Hacker News new | ask | show | jobs
by archagon 4032 days ago
Well, one, I'd love a more general solution where I could just say "generate a sentence with n bits of entropy" and my algorithm would spin out a sentence of the correct (arbitrary) length. (Hmm... Markov chains?) Or maybe add other mnemonic modifications, like rhymes. And two, I still need an algorithm to conjugate verbs and whatnot, though I suppose that part could just be left to the user. (You get n diceware words — make your own sentence out of them.) But that's boring!

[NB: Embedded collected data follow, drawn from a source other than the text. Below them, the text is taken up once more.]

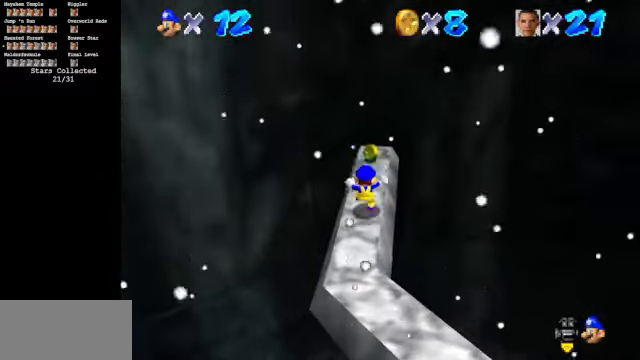
{"buttons": [], "left_stick": "down", "events": [[33, "left_stick", "center"], [100, "A", "down"], [166, "A", "up"], [166, "left_stick", "up"], [300, "left_stick", "center"], [466, "left_stick", "down"]]}
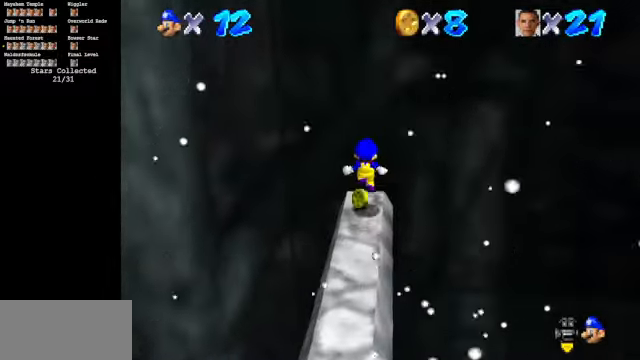
{"buttons": [], "left_stick": "center", "events": [[100, "left_stick", "center"]]}
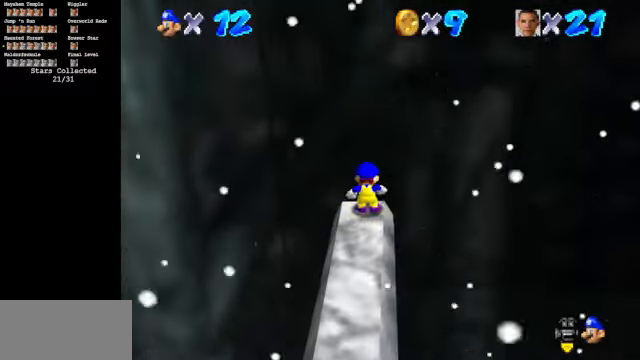
{"buttons": [], "left_stick": "down", "events": [[367, "left_stick", "down"]]}
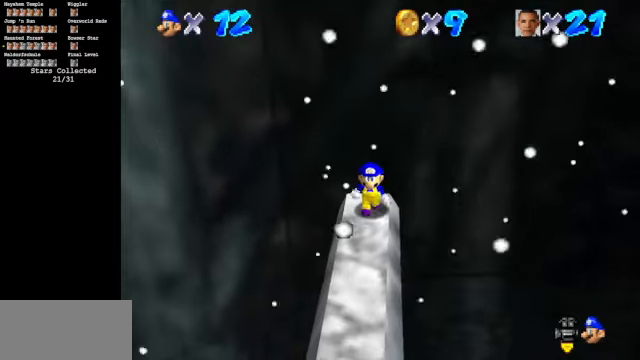
{"buttons": [], "left_stick": "center", "events": [[34, "left_stick", "center"]]}
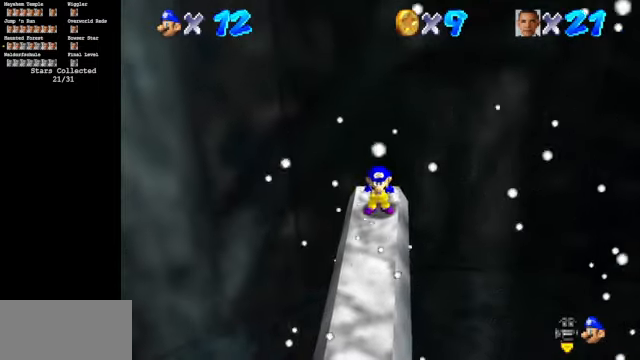
{"buttons": [], "left_stick": "down", "events": [[67, "A", "down"], [434, "A", "up"], [500, "left_stick", "down"]]}
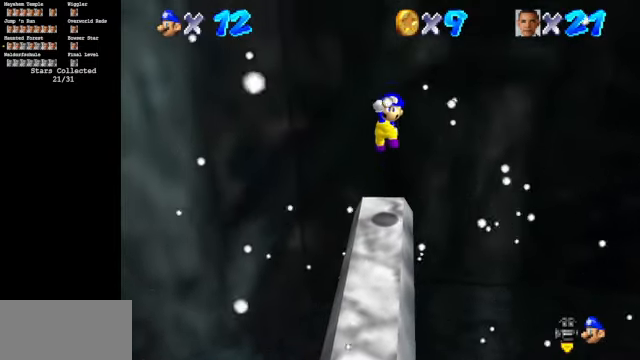
{"buttons": [], "left_stick": "down", "events": [[267, "C_DOWN", "down"], [267, "C_LEFT", "down"], [434, "C_DOWN", "up"], [467, "C_LEFT", "up"]]}
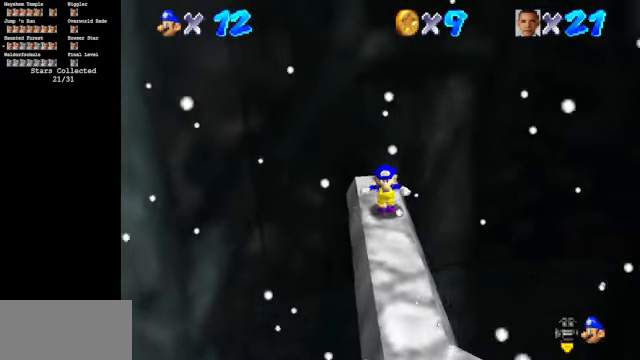
{"buttons": ["C_LEFT"], "left_stick": "center", "events": [[67, "A", "down"], [300, "A", "up"], [300, "left_stick", "down-right"], [400, "left_stick", "center"], [500, "C_LEFT", "down"]]}
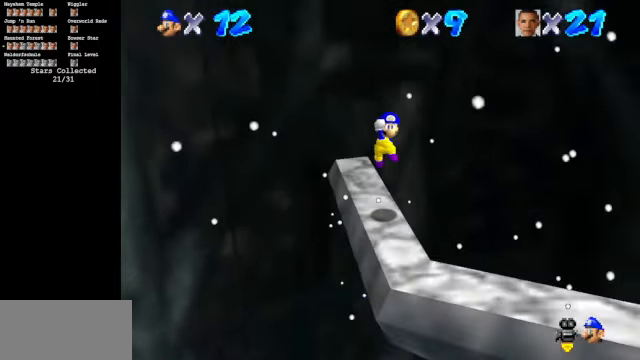
{"buttons": ["C_DOWN", "C_LEFT"], "left_stick": "center", "events": [[34, "C_DOWN", "down"]]}
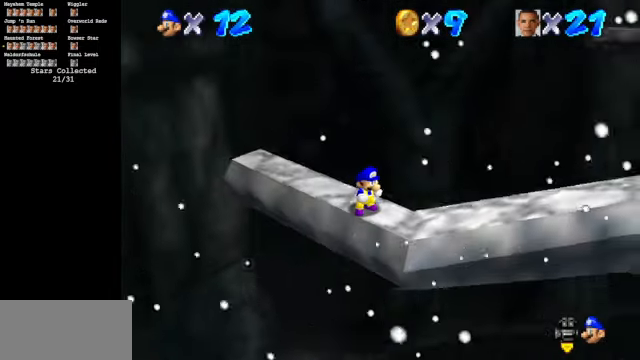
{"buttons": ["C_DOWN", "C_LEFT"], "left_stick": "center", "events": []}
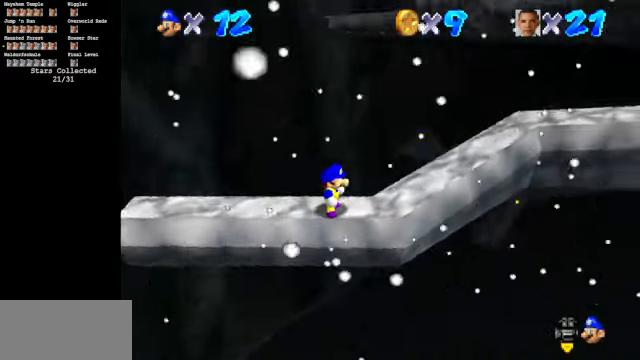
{"buttons": ["C_DOWN", "C_LEFT"], "left_stick": "center", "events": []}
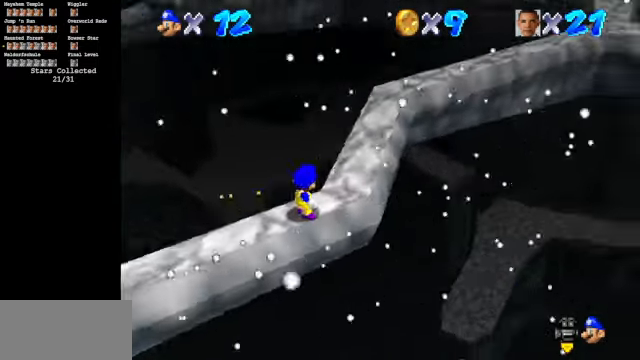
{"buttons": ["A"], "left_stick": "up", "events": [[267, "C_DOWN", "up"], [267, "C_LEFT", "up"], [267, "left_stick", "up"], [400, "A", "down"]]}
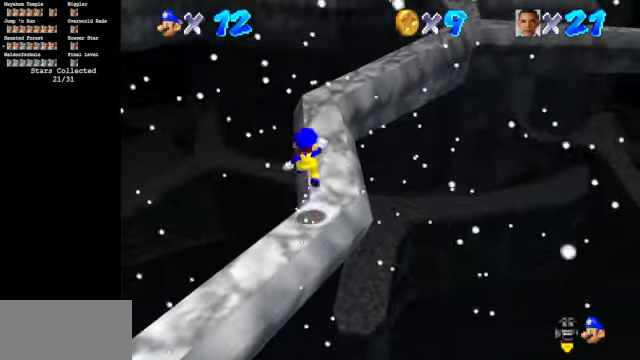
{"buttons": ["C_DOWN", "C_LEFT"], "left_stick": "up", "events": [[167, "A", "up"], [434, "C_DOWN", "down"], [434, "C_LEFT", "down"]]}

In regards to word commonality, I'm pretty sure you could in fact use something like the 5000 most common words. The people who care about this kind of stuff tend to have large vocabularies!

1 comments

I think Markov chains would be a bad idea for the use case of passwords because some words always follow certain words.
Ah, true — I was thinking more along the lines of "part of speech" Markov chains, if that's even possible. (As in, just an endless stream of "article noun verb adjective noun adverb conjunction adjective noun verb adjective noun conjunction adjective etc." that could then be mad-libbed by diceware.)
It is possible (and, I think, a rather clever idea).

You could, for example, use a part-of-speech tagged corpus (a large collection of text where each word was tagged with its PoS by a grad student). Just train a Markov model on the parts of speech instead of the words themselves, and you would be able to generate English-like mad-libs.